Which of the lines in the records below hold the string "round"? Copy every one of them.

[Opening TASK MATERIAL section]

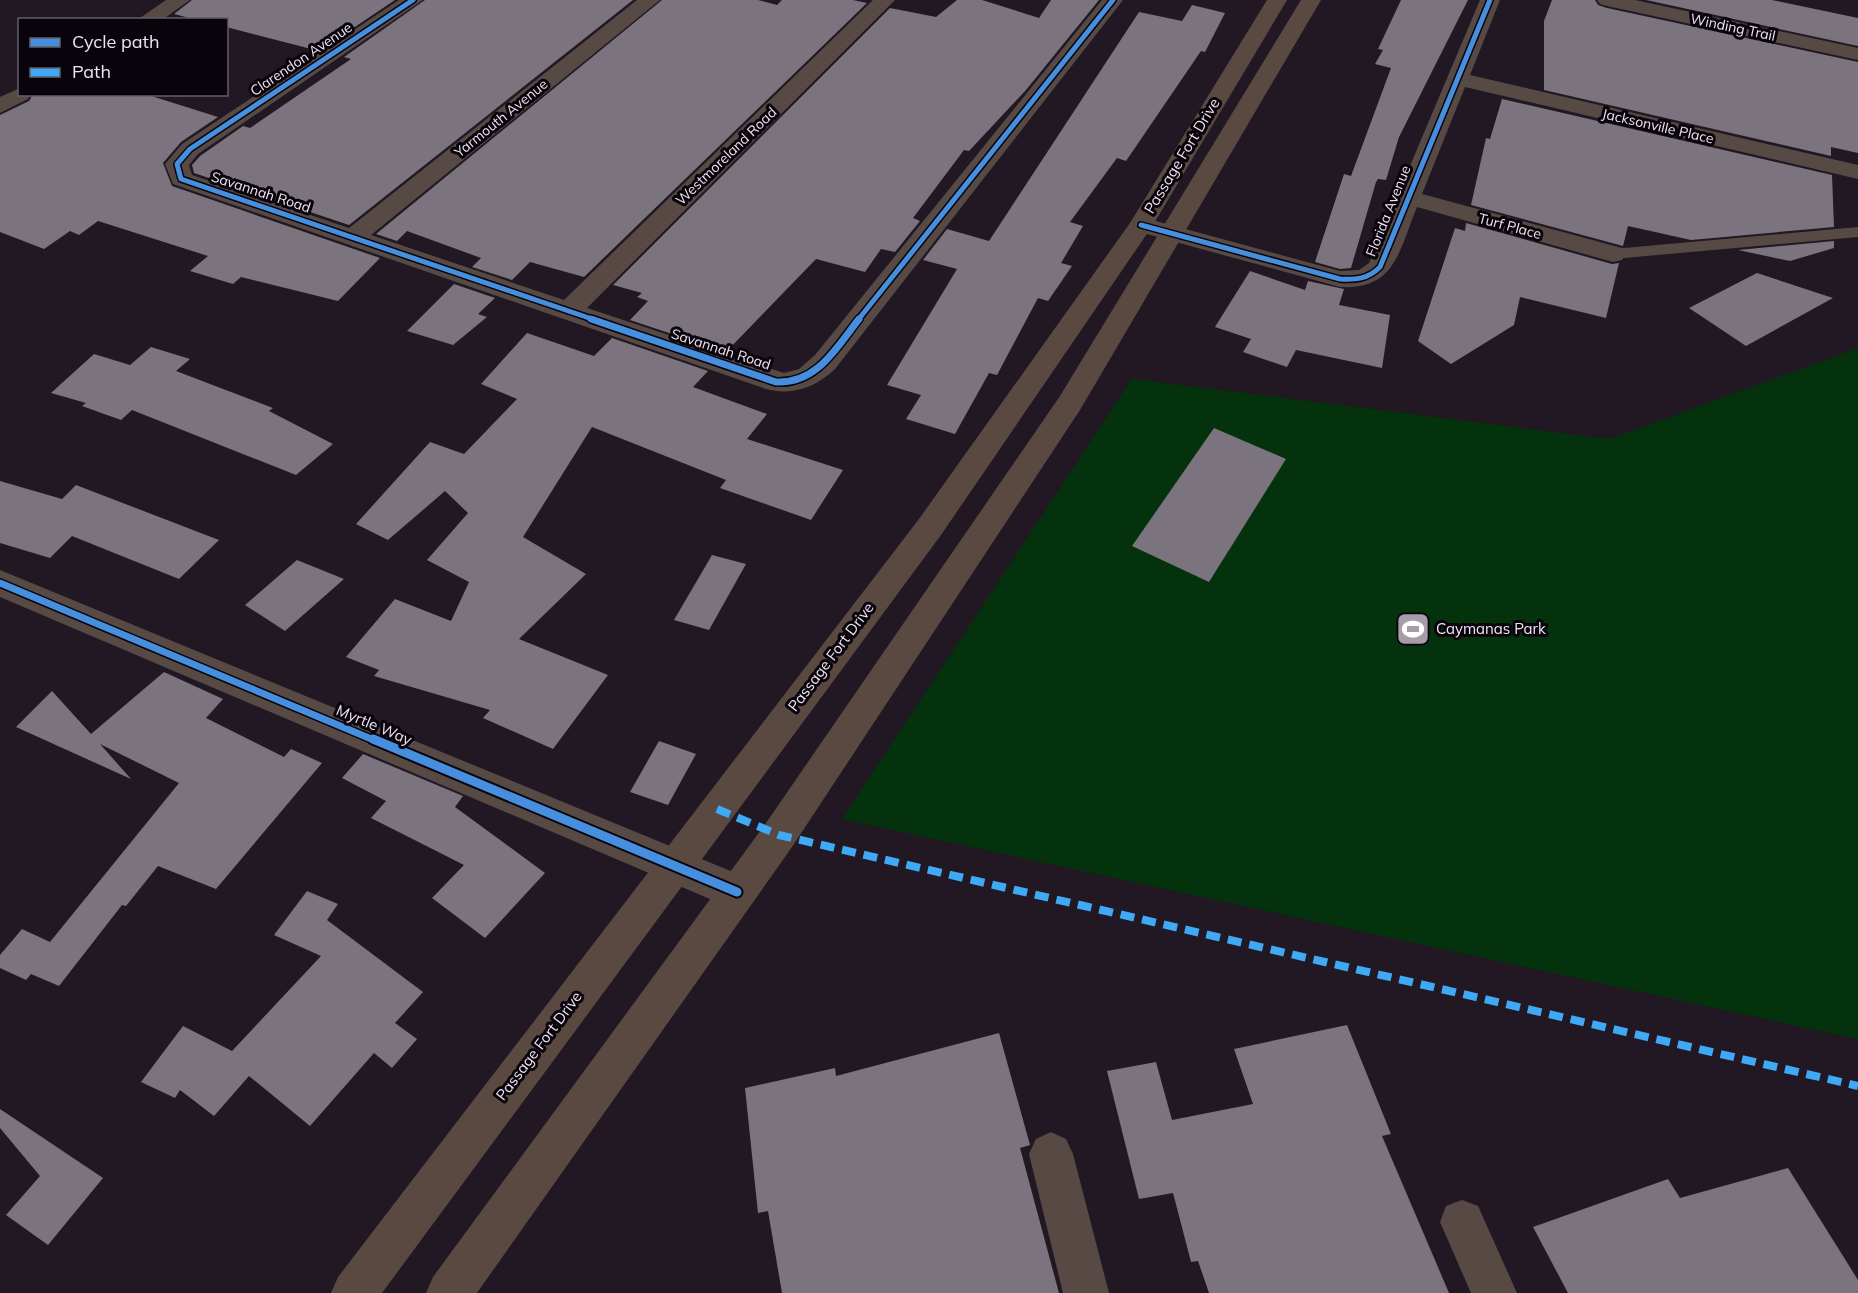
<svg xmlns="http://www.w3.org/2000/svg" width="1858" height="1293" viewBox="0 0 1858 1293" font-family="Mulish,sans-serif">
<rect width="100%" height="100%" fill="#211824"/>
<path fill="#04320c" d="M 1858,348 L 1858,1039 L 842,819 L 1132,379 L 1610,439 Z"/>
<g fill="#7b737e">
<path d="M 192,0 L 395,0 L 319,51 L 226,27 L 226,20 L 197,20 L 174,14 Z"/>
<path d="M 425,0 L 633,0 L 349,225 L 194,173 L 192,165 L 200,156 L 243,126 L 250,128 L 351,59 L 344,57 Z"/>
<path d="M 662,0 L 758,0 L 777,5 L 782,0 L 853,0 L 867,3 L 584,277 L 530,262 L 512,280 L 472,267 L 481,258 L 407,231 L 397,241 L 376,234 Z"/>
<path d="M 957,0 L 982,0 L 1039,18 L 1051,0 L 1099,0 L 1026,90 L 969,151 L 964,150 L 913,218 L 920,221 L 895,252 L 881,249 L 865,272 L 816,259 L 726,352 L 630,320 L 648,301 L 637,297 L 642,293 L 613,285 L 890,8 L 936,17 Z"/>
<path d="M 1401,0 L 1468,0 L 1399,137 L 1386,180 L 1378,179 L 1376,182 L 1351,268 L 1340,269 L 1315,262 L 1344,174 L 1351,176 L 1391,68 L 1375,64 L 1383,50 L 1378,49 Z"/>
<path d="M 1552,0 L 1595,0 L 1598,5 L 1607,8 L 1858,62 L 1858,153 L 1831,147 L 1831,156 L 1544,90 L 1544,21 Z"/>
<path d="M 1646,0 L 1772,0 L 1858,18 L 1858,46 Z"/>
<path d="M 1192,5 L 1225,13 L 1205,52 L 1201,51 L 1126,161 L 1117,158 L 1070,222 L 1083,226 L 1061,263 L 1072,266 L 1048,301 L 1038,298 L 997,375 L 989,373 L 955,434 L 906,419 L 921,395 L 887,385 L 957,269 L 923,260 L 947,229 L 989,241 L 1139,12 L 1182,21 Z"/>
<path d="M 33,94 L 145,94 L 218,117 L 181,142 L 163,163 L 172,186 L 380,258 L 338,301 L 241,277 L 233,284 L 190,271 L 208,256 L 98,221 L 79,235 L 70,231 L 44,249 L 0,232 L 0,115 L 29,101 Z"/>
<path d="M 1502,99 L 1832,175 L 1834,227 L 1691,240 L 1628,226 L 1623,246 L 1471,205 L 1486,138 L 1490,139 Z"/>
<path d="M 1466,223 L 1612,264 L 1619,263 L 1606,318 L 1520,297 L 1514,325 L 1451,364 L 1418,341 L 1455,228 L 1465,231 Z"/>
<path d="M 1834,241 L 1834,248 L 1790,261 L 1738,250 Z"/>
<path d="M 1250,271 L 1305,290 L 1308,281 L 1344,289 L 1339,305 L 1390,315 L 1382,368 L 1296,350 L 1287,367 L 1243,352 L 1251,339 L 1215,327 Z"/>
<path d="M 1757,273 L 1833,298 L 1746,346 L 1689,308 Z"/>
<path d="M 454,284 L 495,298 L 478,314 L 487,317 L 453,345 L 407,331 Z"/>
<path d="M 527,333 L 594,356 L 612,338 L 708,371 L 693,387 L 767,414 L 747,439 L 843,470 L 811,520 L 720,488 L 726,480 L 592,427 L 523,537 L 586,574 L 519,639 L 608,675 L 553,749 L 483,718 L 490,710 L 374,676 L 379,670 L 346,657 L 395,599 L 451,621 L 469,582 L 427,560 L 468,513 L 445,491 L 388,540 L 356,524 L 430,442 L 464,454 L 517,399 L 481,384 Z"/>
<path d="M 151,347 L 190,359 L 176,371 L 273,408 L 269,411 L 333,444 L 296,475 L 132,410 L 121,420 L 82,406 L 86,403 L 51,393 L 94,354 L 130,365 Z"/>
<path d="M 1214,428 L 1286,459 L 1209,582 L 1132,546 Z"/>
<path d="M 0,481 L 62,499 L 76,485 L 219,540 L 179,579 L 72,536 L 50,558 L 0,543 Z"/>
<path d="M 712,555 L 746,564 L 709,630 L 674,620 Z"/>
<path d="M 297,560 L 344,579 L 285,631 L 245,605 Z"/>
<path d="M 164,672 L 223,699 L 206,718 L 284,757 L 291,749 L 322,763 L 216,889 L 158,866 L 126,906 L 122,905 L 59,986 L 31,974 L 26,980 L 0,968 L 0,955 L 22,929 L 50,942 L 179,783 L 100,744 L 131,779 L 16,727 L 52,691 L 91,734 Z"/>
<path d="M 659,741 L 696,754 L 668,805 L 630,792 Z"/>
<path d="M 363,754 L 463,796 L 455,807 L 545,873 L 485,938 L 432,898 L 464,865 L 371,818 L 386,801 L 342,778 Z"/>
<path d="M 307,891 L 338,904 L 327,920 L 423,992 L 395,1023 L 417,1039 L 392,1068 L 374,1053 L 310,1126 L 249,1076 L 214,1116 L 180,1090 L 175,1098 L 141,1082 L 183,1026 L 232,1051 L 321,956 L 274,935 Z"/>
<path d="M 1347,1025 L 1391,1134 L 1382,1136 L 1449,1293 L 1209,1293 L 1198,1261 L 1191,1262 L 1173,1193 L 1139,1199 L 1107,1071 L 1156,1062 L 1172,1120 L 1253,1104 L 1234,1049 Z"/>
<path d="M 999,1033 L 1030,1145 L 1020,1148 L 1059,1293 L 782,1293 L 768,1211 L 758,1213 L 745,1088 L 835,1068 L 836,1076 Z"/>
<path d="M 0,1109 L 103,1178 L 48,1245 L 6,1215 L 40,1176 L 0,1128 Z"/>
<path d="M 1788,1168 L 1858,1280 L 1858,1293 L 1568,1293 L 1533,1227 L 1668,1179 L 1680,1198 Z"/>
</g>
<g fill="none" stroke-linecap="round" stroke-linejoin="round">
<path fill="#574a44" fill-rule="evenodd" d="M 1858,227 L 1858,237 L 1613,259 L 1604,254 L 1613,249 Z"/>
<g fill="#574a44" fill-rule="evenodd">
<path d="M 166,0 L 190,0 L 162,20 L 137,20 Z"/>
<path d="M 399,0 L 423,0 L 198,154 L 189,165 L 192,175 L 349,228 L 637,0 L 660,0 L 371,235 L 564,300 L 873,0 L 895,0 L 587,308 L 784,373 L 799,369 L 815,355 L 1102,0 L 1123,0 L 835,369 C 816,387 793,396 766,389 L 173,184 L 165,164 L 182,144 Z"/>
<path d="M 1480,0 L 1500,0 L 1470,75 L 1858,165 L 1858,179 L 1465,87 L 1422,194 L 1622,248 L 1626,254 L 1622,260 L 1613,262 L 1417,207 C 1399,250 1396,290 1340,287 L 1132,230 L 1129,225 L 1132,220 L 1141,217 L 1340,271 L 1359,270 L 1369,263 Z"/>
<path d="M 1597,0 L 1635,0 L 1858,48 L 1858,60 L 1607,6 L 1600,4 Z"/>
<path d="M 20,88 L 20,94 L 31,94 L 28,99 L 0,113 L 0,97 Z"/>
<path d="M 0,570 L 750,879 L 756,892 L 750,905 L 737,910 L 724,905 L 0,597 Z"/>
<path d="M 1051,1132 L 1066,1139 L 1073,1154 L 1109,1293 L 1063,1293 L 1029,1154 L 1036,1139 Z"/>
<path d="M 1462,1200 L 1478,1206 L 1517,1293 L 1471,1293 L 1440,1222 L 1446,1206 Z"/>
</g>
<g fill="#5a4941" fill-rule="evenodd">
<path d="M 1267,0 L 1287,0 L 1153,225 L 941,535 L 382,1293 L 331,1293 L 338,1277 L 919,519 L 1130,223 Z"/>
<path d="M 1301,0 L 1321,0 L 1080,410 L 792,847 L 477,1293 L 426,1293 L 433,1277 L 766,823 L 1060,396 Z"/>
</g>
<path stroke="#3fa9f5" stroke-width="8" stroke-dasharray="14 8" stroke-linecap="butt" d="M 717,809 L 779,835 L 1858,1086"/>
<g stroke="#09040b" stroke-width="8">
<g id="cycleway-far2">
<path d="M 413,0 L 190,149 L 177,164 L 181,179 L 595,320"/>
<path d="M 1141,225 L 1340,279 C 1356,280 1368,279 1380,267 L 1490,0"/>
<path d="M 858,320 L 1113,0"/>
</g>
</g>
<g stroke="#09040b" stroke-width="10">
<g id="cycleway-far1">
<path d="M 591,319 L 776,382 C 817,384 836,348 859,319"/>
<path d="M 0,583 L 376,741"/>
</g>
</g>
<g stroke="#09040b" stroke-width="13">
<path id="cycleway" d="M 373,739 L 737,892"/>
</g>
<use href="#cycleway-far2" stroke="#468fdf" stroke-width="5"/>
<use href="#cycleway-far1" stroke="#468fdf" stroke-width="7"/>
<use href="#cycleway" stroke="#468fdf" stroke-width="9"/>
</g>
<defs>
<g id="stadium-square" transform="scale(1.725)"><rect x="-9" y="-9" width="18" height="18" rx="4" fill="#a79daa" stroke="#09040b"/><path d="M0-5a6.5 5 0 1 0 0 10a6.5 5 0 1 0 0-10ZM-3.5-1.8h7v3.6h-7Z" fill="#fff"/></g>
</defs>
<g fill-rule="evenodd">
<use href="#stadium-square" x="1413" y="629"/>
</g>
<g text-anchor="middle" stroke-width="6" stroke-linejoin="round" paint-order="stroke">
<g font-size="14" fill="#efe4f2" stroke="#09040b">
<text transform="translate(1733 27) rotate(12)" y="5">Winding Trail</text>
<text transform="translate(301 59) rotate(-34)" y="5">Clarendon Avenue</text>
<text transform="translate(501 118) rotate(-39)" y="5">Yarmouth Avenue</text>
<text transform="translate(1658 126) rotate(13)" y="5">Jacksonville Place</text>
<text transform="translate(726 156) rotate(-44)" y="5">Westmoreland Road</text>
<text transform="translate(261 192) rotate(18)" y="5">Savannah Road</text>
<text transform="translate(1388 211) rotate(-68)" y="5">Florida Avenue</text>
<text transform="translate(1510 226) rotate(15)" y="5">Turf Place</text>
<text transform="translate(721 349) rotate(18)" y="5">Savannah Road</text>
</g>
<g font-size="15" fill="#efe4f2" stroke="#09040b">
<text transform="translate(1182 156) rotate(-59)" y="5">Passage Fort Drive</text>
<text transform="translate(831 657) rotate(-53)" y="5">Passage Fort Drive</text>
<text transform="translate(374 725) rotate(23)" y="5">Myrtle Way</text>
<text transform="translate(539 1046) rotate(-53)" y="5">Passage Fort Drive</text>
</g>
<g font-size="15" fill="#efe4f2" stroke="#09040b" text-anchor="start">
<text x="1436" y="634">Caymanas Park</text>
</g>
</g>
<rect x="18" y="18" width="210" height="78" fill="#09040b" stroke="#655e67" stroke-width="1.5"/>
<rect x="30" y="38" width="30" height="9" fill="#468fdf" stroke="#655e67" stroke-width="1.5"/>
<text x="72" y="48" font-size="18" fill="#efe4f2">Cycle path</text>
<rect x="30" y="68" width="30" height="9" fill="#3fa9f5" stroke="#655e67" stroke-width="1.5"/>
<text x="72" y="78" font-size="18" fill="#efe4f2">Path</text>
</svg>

[Closing TASK MATERIAL section]

[EXPECTED ANSWER]
<g fill="none" stroke-linecap="round" stroke-linejoin="round">
<g text-anchor="middle" stroke-width="6" stroke-linejoin="round" paint-order="stroke">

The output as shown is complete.